Written task |
Restate the entries below verbatim.

[Source texts of formatted documents]
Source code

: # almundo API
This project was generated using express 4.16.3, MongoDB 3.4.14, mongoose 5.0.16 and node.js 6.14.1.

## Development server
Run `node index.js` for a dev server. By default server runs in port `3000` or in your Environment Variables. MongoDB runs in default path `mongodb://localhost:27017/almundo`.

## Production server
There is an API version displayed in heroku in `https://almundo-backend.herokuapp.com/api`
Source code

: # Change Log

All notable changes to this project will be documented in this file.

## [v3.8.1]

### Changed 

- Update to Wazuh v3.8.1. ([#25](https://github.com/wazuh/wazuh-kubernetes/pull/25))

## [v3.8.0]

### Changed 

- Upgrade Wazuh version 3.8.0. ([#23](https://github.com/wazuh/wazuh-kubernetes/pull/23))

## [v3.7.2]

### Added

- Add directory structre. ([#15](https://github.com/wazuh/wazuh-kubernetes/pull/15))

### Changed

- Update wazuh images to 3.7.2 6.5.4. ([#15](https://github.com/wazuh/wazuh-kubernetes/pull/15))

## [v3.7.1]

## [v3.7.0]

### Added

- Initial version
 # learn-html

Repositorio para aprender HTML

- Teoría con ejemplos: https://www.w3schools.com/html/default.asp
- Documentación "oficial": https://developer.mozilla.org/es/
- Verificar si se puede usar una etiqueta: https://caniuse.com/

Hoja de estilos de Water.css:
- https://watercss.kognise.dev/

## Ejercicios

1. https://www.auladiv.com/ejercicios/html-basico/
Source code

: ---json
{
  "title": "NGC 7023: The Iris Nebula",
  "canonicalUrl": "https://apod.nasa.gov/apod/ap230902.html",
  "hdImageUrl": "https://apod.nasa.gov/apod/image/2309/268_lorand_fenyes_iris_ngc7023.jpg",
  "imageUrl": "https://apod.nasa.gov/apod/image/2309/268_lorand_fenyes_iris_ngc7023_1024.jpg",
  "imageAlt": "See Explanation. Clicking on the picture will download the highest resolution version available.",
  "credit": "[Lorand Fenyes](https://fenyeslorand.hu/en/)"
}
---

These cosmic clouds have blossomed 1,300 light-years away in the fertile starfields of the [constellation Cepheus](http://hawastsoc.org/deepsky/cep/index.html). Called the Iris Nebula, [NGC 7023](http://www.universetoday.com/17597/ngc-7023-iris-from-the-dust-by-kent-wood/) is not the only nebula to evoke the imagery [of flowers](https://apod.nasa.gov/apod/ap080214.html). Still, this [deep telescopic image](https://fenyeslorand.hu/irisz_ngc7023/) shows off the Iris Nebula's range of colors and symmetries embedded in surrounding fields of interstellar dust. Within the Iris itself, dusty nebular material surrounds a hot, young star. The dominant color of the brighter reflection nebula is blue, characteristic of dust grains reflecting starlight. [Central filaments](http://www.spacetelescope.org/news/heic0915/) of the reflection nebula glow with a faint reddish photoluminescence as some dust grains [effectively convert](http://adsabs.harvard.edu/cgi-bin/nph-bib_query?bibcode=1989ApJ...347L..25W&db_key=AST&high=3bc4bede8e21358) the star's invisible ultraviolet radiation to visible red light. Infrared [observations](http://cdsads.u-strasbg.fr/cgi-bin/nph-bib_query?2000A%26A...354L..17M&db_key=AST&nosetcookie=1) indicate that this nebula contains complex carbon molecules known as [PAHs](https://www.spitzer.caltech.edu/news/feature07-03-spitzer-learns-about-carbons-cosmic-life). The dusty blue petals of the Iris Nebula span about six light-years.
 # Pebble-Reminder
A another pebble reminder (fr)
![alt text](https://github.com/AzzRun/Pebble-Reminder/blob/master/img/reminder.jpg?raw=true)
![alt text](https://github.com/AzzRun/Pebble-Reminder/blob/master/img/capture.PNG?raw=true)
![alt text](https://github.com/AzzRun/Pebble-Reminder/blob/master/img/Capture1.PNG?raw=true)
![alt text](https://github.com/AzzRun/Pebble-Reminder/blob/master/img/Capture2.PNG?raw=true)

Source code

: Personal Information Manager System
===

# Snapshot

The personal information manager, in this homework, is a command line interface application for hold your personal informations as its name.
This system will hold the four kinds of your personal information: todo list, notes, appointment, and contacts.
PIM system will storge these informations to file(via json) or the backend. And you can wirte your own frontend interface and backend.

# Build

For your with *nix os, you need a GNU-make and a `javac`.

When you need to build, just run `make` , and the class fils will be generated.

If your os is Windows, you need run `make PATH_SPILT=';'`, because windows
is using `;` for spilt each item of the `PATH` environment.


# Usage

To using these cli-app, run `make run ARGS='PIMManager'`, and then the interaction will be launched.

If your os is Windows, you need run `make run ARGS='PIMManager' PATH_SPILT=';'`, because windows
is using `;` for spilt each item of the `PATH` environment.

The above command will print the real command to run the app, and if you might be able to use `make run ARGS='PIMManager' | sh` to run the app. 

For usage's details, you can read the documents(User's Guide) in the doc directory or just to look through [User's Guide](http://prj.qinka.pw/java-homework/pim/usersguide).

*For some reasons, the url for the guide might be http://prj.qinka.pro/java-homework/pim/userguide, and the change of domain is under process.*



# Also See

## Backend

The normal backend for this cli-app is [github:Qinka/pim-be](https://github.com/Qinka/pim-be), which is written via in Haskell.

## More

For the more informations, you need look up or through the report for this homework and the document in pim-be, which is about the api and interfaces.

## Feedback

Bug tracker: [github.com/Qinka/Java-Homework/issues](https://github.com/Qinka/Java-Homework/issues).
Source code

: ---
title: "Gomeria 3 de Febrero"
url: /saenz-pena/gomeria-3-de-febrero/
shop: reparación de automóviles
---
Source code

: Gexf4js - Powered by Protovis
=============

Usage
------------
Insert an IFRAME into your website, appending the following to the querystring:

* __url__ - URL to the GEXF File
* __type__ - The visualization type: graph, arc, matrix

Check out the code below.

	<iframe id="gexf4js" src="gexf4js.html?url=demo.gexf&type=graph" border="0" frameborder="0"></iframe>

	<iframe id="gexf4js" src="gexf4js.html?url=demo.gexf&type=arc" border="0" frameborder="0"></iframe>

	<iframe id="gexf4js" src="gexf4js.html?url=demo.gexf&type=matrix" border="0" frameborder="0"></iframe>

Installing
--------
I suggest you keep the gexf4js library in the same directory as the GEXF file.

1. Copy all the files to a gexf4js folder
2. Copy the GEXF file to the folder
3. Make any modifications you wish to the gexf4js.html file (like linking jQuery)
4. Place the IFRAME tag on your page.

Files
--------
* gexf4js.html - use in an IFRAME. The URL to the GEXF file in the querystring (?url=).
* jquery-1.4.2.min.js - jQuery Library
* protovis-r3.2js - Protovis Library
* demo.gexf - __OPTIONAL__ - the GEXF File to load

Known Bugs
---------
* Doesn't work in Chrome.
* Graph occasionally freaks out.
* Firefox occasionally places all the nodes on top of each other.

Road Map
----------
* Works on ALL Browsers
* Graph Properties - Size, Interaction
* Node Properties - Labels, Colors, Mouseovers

Solution to this problem |
Source code

: # almundo API
This project was generated using express 4.16.3, MongoDB 3.4.14, mongoose 5.0.16 and node.js 6.14.1.

## Development server
Run `node index.js` for a dev server. By default server runs in port `3000` or in your Environment Variables. MongoDB runs in default path `mongodb://localhost:27017/almundo`.

## Production server
There is an API version displayed in heroku in `https://almundo-backend.herokuapp.com/api`
Source code

: # Change Log

All notable changes to this project will be documented in this file.

## [v3.8.1]

### Changed 

- Update to Wazuh v3.8.1. ([#25](https://github.com/wazuh/wazuh-kubernetes/pull/25))

## [v3.8.0]

### Changed 

- Upgrade Wazuh version 3.8.0. ([#23](https://github.com/wazuh/wazuh-kubernetes/pull/23))

## [v3.7.2]

### Added

- Add directory structre. ([#15](https://github.com/wazuh/wazuh-kubernetes/pull/15))

### Changed

- Update wazuh images to 3.7.2 6.5.4. ([#15](https://github.com/wazuh/wazuh-kubernetes/pull/15))

## [v3.7.1]

## [v3.7.0]

### Added

- Initial version
 # learn-html

Repositorio para aprender HTML

- Teoría con ejemplos: https://www.w3schools.com/html/default.asp
- Documentación "oficial": https://developer.mozilla.org/es/
- Verificar si se puede usar una etiqueta: https://caniuse.com/

Hoja de estilos de Water.css:
- https://watercss.kognise.dev/

## Ejercicios

1. https://www.auladiv.com/ejercicios/html-basico/
Source code

: ---json
{
  "title": "NGC 7023: The Iris Nebula",
  "canonicalUrl": "https://apod.nasa.gov/apod/ap230902.html",
  "hdImageUrl": "https://apod.nasa.gov/apod/image/2309/268_lorand_fenyes_iris_ngc7023.jpg",
  "imageUrl": "https://apod.nasa.gov/apod/image/2309/268_lorand_fenyes_iris_ngc7023_1024.jpg",
  "imageAlt": "See Explanation. Clicking on the picture will download the highest resolution version available.",
  "credit": "[Lorand Fenyes](https://fenyeslorand.hu/en/)"
}
---

These cosmic clouds have blossomed 1,300 light-years away in the fertile starfields of the [constellation Cepheus](http://hawastsoc.org/deepsky/cep/index.html). Called the Iris Nebula, [NGC 7023](http://www.universetoday.com/17597/ngc-7023-iris-from-the-dust-by-kent-wood/) is not the only nebula to evoke the imagery [of flowers](https://apod.nasa.gov/apod/ap080214.html). Still, this [deep telescopic image](https://fenyeslorand.hu/irisz_ngc7023/) shows off the Iris Nebula's range of colors and symmetries embedded in surrounding fields of interstellar dust. Within the Iris itself, dusty nebular material surrounds a hot, young star. The dominant color of the brighter reflection nebula is blue, characteristic of dust grains reflecting starlight. [Central filaments](http://www.spacetelescope.org/news/heic0915/) of the reflection nebula glow with a faint reddish photoluminescence as some dust grains [effectively convert](http://adsabs.harvard.edu/cgi-bin/nph-bib_query?bibcode=1989ApJ...347L..25W&db_key=AST&high=3bc4bede8e21358) the star's invisible ultraviolet radiation to visible red light. Infrared [observations](http://cdsads.u-strasbg.fr/cgi-bin/nph-bib_query?2000A%26A...354L..17M&db_key=AST&nosetcookie=1) indicate that this nebula contains complex carbon molecules known as [PAHs](https://www.spitzer.caltech.edu/news/feature07-03-spitzer-learns-about-carbons-cosmic-life). The dusty blue petals of the Iris Nebula span about six light-years.
 # Pebble-Reminder
A another pebble reminder (fr)
![alt text](https://github.com/AzzRun/Pebble-Reminder/blob/master/img/reminder.jpg?raw=true)
![alt text](https://github.com/AzzRun/Pebble-Reminder/blob/master/img/capture.PNG?raw=true)
![alt text](https://github.com/AzzRun/Pebble-Reminder/blob/master/img/Capture1.PNG?raw=true)
![alt text](https://github.com/AzzRun/Pebble-Reminder/blob/master/img/Capture2.PNG?raw=true)

Source code

: Personal Information Manager System
===

# Snapshot

The personal information manager, in this homework, is a command line interface application for hold your personal informations as its name.
This system will hold the four kinds of your personal information: todo list, notes, appointment, and contacts.
PIM system will storge these informations to file(via json) or the backend. And you can wirte your own frontend interface and backend.

# Build

For your with *nix os, you need a GNU-make and a `javac`.

When you need to build, just run `make` , and the class fils will be generated.

If your os is Windows, you need run `make PATH_SPILT=';'`, because windows
is using `;` for spilt each item of the `PATH` environment.


# Usage

To using these cli-app, run `make run ARGS='PIMManager'`, and then the interaction will be launched.

If your os is Windows, you need run `make run ARGS='PIMManager' PATH_SPILT=';'`, because windows
is using `;` for spilt each item of the `PATH` environment.

The above command will print the real command to run the app, and if you might be able to use `make run ARGS='PIMManager' | sh` to run the app. 

For usage's details, you can read the documents(User's Guide) in the doc directory or just to look through [User's Guide](http://prj.qinka.pw/java-homework/pim/usersguide).

*For some reasons, the url for the guide might be http://prj.qinka.pro/java-homework/pim/userguide, and the change of domain is under process.*



# Also See

## Backend

The normal backend for this cli-app is [github:Qinka/pim-be](https://github.com/Qinka/pim-be), which is written via in Haskell.

## More

For the more informations, you need look up or through the report for this homework and the document in pim-be, which is about the api and interfaces.

## Feedback

Bug tracker: [github.com/Qinka/Java-Homework/issues](https://github.com/Qinka/Java-Homework/issues).
Source code

: ---
title: "Gomeria 3 de Febrero"
url: /saenz-pena/gomeria-3-de-febrero/
shop: reparación de automóviles
---
Source code

: Gexf4js - Powered by Protovis
=============

Usage
------------
Insert an IFRAME into your website, appending the following to the querystring:

* __url__ - URL to the GEXF File
* __type__ - The visualization type: graph, arc, matrix

Check out the code below.

	<iframe id="gexf4js" src="gexf4js.html?url=demo.gexf&type=graph" border="0" frameborder="0"></iframe>

	<iframe id="gexf4js" src="gexf4js.html?url=demo.gexf&type=arc" border="0" frameborder="0"></iframe>

	<iframe id="gexf4js" src="gexf4js.html?url=demo.gexf&type=matrix" border="0" frameborder="0"></iframe>

Installing
--------
I suggest you keep the gexf4js library in the same directory as the GEXF file.

1. Copy all the files to a gexf4js folder
2. Copy the GEXF file to the folder
3. Make any modifications you wish to the gexf4js.html file (like linking jQuery)
4. Place the IFRAME tag on your page.

Files
--------
* gexf4js.html - use in an IFRAME. The URL to the GEXF file in the querystring (?url=).
* jquery-1.4.2.min.js - jQuery Library
* protovis-r3.2js - Protovis Library
* demo.gexf - __OPTIONAL__ - the GEXF File to load

Known Bugs
---------
* Doesn't work in Chrome.
* Graph occasionally freaks out.
* Firefox occasionally places all the nodes on top of each other.

Road Map
----------
* Works on ALL Browsers
* Graph Properties - Size, Interaction
* Node Properties - Labels, Colors, Mouseovers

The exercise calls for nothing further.